Some interesting new findings about the archaeological record of Australia are raising some interesting questions about one of my favourite little controversies: the perception of indigenous peoples as natural environmental conservationists. In my academic research with indigenous peoples of the Arctic, one of the most common generalizations I come across is that indigenous peoples are more 'in touch' with nature and have always had sustainable environmental practices. An article on Local Knowledge in Canada and the World Backgrounder, typifies this view dichotomizing indigenous and Western views of nature and the environment:
- "indigenous and other traditional peoples have long associations with nature and a deep understanding of it..."
- "Western society has used technology to tame and overcome Nature. Most urban people feel no connection to the land, while for Indigenous people the land is the source of life that nourishes, supports, and teaches."
The real danger of such perceptions, is that they quickly take on the power of idealized myth. The widespread perception of indigenous peoples as the ultimate environmentalists has caught on because it plays on Western guilt and alienation, and allows us to romanticize a mythological past and the 'noble savage.' Indigenous peoples, particularly the Inuit through the Inuit Circumpolar Conferencehave wisely used this perception in their political dealings with national governments to reach breakthrough international agreements on pollutants, and are highly visible in the Arctic climate change campaign.
So while this may be seen as positive stereotype of indigenous peoples, it is a stereotype nonetheless. Holding to such beliefs can often get in the way of understanding the broad complexity of the history of human societies, and our relationship with one another, and our environment.
In The Pristine Myth William M. Denevan challenges this perception by examining archaeological evidence from the Americas, and makes a good argument about why this myth first arose in the 18th century. Abstract:
The myth persists that in 1492 the Americas were a sparsely populated wilderness, -a world of barely perceptible human disturbance.- There is substantial evidence, however, that the Native American landscape of the early sixteenth century was a humanized landscape almost everywhere.
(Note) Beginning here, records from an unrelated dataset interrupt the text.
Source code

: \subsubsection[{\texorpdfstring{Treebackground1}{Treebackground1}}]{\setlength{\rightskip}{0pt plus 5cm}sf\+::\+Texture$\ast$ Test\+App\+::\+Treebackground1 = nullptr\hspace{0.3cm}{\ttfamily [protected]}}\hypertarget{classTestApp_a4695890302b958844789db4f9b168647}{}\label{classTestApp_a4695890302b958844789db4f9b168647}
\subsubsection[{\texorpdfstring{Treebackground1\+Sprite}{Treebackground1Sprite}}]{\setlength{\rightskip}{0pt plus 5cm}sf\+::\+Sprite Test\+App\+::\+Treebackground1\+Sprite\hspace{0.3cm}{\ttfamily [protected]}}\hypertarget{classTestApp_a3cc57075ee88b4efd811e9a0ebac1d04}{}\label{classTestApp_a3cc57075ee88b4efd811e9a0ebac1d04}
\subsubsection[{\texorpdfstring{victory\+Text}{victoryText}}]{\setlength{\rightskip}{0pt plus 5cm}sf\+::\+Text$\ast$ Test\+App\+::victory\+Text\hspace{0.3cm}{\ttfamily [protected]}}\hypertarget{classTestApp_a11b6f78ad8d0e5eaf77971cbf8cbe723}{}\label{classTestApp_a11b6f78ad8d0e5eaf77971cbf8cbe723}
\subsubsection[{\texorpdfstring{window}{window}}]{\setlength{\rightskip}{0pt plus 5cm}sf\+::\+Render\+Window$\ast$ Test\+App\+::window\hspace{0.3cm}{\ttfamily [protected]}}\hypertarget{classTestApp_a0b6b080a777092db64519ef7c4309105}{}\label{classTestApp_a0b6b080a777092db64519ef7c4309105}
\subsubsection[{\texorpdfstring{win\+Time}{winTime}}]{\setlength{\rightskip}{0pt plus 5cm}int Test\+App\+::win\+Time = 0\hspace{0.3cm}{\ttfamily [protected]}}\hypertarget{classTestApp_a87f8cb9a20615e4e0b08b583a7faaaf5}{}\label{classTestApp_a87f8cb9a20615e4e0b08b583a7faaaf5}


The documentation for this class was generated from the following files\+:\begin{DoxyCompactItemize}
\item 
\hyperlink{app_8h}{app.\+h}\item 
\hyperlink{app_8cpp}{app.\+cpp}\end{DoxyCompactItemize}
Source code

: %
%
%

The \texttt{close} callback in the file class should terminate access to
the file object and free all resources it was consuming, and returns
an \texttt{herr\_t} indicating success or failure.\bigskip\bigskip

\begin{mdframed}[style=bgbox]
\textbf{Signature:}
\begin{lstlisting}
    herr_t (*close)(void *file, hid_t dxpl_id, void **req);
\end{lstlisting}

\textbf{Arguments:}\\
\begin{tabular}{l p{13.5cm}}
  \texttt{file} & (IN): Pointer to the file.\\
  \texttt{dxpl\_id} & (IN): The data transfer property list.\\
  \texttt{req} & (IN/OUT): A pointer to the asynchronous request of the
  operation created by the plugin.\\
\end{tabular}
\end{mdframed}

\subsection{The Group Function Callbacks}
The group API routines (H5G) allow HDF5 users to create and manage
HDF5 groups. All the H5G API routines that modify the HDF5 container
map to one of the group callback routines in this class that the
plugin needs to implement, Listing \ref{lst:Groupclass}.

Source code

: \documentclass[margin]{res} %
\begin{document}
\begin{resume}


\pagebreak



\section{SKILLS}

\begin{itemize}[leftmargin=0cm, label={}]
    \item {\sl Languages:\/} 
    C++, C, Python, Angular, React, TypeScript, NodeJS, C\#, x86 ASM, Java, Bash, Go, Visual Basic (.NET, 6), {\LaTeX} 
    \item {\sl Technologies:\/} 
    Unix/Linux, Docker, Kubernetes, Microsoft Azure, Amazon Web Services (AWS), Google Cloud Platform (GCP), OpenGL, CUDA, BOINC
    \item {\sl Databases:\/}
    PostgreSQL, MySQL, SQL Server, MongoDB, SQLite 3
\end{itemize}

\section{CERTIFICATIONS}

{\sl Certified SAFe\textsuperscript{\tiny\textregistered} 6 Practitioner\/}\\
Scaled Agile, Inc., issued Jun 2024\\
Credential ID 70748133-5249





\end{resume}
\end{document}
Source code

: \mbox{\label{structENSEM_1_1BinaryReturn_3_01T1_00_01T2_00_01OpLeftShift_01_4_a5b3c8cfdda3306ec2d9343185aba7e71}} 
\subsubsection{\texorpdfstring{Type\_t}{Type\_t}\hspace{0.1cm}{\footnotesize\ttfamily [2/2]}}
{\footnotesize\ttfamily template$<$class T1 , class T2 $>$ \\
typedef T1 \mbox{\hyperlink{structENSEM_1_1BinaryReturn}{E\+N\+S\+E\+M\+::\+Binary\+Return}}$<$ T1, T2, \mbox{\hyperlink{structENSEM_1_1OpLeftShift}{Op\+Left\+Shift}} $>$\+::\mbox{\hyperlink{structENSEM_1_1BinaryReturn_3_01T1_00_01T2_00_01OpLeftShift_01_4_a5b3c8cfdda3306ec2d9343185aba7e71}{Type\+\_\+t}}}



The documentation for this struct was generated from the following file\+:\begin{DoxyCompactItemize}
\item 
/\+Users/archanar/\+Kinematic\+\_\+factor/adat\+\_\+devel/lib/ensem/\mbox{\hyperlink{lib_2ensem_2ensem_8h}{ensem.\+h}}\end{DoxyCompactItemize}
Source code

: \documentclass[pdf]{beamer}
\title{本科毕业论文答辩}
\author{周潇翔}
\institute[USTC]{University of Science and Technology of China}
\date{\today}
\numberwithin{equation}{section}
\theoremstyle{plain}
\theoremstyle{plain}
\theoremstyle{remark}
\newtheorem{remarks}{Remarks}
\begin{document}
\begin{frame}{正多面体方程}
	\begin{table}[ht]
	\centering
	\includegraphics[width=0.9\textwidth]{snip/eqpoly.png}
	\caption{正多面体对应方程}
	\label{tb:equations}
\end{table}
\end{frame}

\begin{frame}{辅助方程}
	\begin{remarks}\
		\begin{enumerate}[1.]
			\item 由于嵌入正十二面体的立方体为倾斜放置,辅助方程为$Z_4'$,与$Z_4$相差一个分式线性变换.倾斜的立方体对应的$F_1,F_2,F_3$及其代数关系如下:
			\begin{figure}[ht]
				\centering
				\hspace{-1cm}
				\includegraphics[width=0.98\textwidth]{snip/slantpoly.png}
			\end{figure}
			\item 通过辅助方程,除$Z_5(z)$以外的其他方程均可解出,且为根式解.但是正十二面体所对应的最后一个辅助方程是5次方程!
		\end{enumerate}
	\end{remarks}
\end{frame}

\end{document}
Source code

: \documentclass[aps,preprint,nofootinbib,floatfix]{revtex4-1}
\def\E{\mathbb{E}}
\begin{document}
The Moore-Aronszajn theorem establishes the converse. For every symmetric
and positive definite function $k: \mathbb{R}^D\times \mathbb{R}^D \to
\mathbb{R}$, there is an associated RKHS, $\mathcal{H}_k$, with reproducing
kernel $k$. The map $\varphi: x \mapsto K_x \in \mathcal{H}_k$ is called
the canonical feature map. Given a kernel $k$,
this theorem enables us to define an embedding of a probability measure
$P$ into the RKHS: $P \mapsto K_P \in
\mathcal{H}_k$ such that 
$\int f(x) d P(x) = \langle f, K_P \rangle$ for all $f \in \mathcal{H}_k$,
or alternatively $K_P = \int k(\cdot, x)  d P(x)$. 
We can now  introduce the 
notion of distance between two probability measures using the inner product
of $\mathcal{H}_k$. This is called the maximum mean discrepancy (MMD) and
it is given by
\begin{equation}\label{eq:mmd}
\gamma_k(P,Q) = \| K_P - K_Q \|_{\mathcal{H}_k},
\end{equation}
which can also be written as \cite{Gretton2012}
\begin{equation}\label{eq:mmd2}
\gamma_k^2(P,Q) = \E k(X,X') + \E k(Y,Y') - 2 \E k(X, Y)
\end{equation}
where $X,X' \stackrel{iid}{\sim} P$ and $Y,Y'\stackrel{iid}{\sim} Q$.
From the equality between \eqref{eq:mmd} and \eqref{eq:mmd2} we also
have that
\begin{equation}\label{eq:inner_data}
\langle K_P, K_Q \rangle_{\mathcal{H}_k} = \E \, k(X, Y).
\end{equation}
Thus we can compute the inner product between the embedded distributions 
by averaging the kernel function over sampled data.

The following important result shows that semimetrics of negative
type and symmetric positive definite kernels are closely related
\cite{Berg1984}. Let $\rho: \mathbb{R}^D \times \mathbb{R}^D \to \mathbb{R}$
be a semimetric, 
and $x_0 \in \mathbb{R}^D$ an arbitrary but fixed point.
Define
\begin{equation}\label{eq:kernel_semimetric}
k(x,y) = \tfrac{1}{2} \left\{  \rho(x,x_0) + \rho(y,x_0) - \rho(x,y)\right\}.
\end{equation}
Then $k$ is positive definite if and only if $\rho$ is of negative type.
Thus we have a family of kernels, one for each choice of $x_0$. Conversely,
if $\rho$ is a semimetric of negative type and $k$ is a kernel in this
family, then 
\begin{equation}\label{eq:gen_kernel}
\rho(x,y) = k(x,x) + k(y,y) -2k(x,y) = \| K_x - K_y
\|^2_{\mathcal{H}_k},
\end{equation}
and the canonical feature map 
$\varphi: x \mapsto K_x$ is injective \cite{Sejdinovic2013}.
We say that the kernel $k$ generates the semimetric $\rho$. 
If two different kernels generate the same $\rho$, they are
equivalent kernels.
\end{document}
Populations were large. Forest composition had been modified, grasslands had been created, wildlife disrupted, and erosion was severe in places. Earthworks, roads, fields, and settlements were ubiquitous. With Indian depopulation in the wake of Old World disease, the environment recovered in many areas. A good argument can be made that the human presence was less visible in 1750 than it was in 1492.
Now there are new findings from Australia that indicate the first humans on the continent may have precipitated a mass extinction of the megafauna on that continent through their practice of using fires to clear land. Denevan's article notes similar evidence of the use of fires in the Americas. It is possible that both the deserts of Australia and the Great Plains of the US were the result of anthropogenic (human caused) landscape change. The Biology Refugia blog has a nice summary of the state of the current scientific debate.
While it is true that indigenous peoples around the world have developed cultures that are highly respective and integrated into their natural environments, we must be careful not to let romantic notions and political discourse prevent us from digging deeper into our past and revealing the messy complexity that invariably lies there. As to whether it was human made fires, overhunting, or climate change that led to the mass megafauna extintion, the answer is most likely a rather unsatisfactory (for the non-scientist), "a bit of everything."